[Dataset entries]
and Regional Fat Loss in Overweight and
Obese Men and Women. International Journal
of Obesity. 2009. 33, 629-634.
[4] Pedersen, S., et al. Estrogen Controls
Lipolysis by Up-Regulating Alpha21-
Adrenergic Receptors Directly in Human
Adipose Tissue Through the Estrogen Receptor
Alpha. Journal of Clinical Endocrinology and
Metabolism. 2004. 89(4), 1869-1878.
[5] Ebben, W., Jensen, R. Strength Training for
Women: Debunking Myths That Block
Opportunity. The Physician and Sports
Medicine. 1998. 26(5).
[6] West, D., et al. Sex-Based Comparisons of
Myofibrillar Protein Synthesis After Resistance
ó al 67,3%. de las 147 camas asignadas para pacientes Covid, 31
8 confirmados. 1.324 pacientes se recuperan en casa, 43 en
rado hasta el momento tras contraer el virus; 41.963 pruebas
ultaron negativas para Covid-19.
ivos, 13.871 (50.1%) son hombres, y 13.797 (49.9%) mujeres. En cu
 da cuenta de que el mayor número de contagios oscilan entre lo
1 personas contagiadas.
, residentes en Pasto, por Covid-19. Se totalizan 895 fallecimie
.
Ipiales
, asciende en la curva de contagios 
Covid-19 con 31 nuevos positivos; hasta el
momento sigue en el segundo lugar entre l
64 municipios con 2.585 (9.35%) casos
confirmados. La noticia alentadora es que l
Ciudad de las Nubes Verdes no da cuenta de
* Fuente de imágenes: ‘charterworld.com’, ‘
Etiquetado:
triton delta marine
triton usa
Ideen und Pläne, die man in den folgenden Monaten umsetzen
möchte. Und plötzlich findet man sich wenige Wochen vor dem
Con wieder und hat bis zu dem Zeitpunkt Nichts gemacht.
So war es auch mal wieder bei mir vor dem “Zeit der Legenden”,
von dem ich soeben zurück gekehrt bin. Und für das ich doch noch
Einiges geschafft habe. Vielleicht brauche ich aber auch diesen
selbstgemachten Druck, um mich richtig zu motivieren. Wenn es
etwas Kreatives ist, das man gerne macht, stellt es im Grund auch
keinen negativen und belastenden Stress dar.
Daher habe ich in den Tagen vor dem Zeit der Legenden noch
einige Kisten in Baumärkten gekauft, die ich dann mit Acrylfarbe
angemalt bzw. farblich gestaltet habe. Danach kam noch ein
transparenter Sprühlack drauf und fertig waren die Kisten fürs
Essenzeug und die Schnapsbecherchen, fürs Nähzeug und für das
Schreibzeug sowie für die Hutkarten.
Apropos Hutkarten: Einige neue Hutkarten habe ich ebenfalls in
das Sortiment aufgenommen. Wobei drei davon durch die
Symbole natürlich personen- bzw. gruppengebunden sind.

== TASK OBJECTIVE ==
Return the lines of the records that include the string "auch".

== THE ANSWER ==
So war es auch mal wieder bei mir vor dem “Zeit der Legenden”,
Einiges geschafft habe. Vielleicht brauche ich aber auch diesen
etwas Kreatives ist, das man gerne macht, stellt es im Grund auch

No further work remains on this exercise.